═══ Provided material ═══

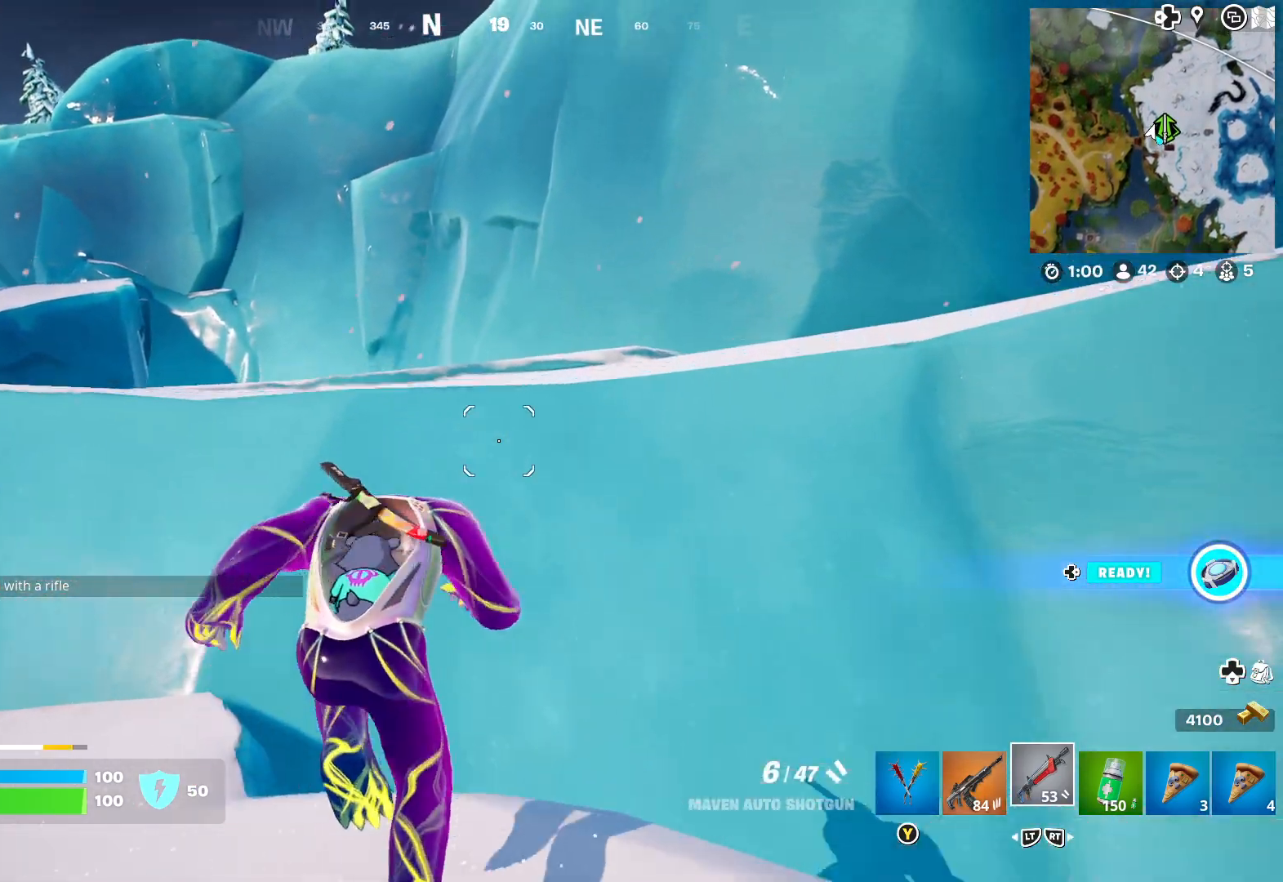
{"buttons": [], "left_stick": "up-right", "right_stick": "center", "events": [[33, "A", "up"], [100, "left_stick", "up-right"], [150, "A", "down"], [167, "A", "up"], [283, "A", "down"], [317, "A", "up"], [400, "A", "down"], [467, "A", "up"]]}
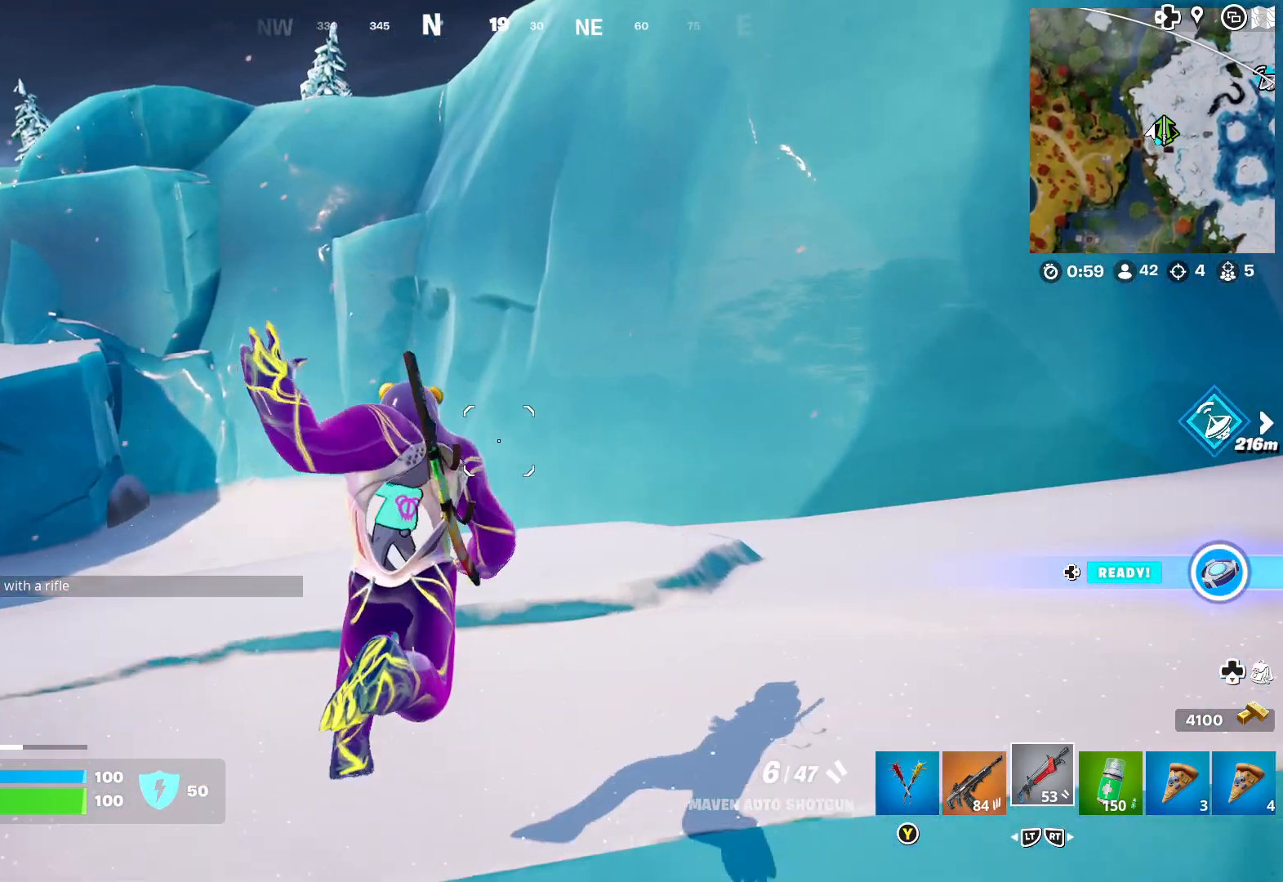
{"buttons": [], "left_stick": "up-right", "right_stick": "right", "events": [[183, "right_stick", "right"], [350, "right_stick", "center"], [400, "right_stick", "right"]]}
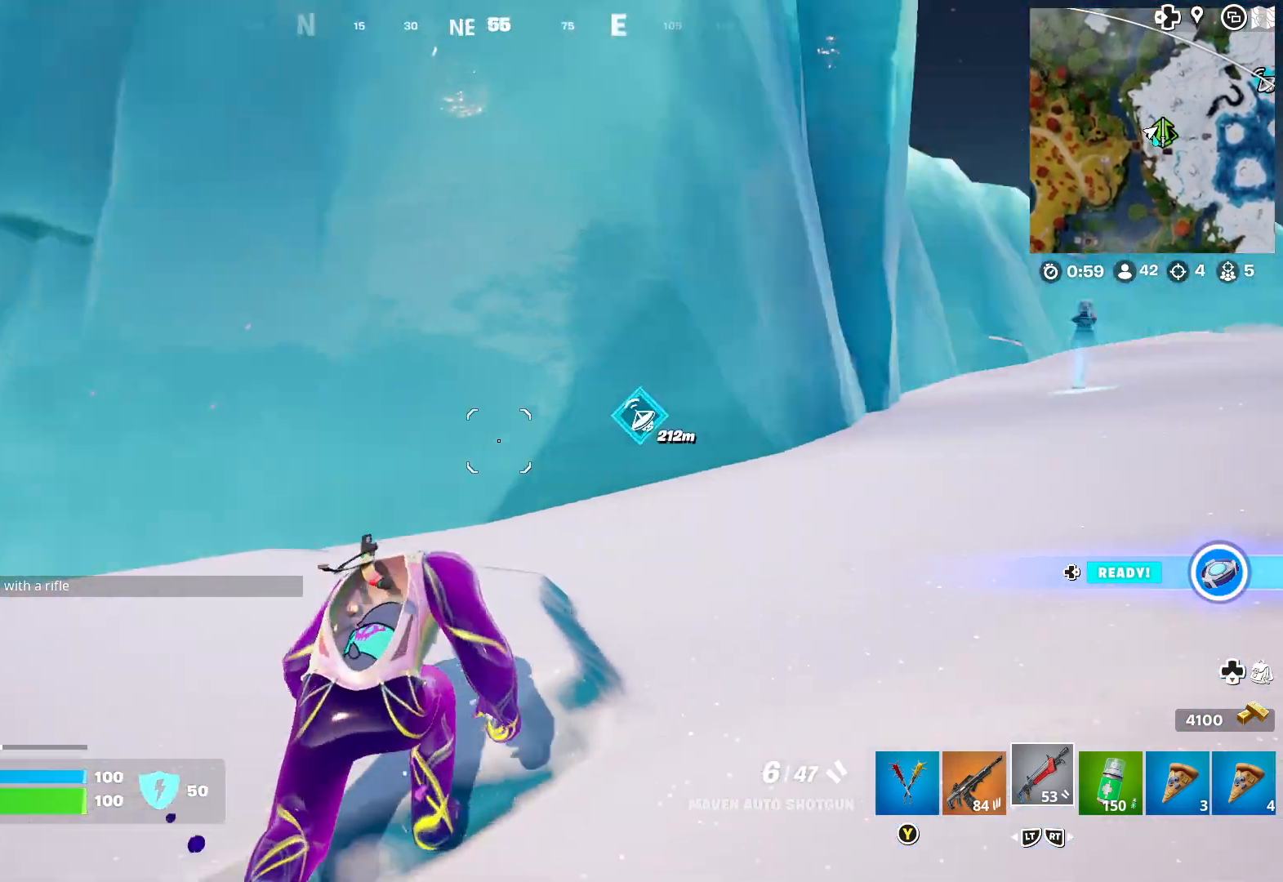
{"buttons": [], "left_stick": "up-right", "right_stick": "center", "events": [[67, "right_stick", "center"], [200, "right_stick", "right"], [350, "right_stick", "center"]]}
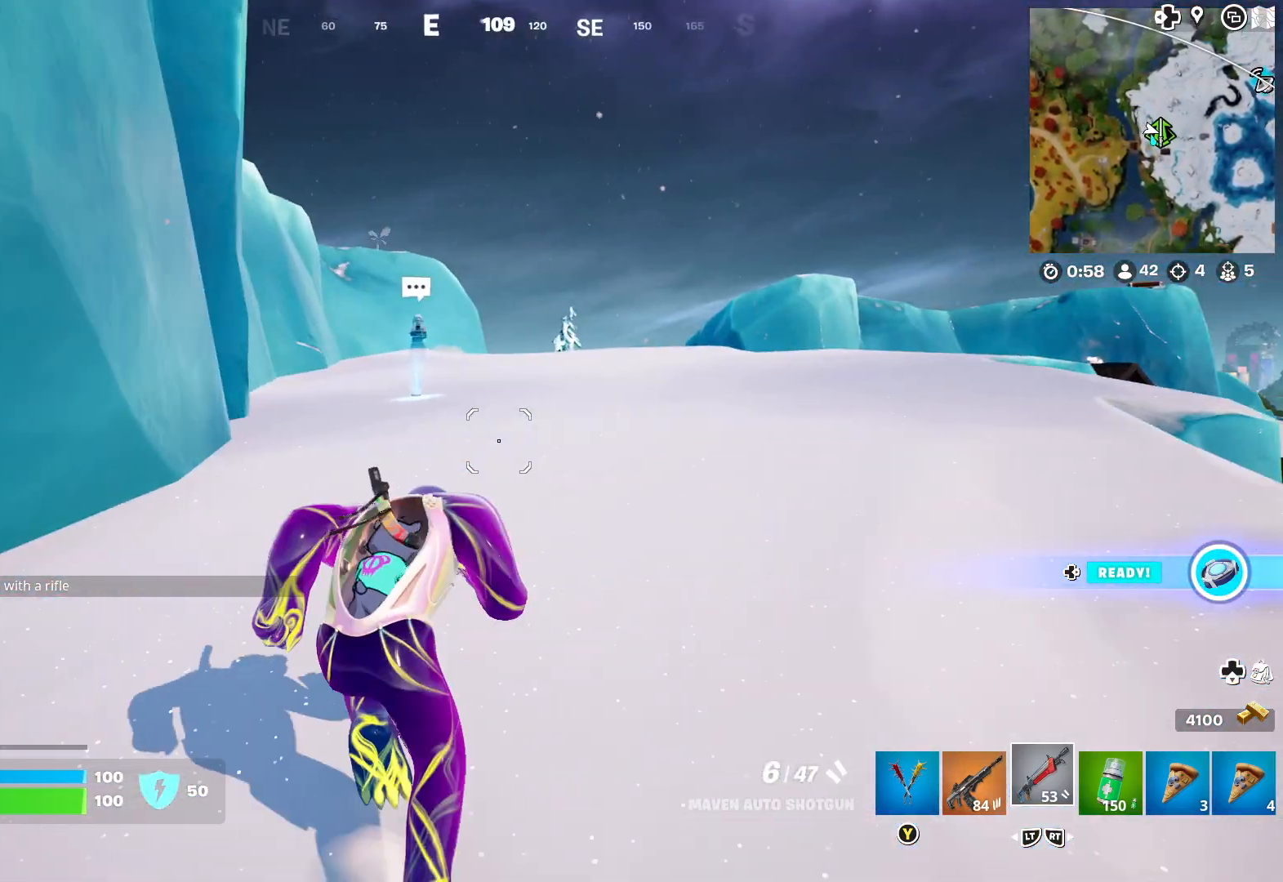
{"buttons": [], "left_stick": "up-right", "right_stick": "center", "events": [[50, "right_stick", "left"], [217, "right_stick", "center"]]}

═══

Problem to solve - Omitting all pictures, give the preceding listing again exactly.

Exercise solution -
{"buttons": [], "left_stick": "up-right", "right_stick": "center", "events": [[33, "A", "up"], [100, "left_stick", "up-right"], [150, "A", "down"], [167, "A", "up"], [283, "A", "down"], [317, "A", "up"], [400, "A", "down"], [467, "A", "up"]]}
{"buttons": [], "left_stick": "up-right", "right_stick": "right", "events": [[183, "right_stick", "right"], [350, "right_stick", "center"], [400, "right_stick", "right"]]}
{"buttons": [], "left_stick": "up-right", "right_stick": "center", "events": [[67, "right_stick", "center"], [200, "right_stick", "right"], [350, "right_stick", "center"]]}
{"buttons": [], "left_stick": "up-right", "right_stick": "center", "events": [[50, "right_stick", "left"], [217, "right_stick", "center"]]}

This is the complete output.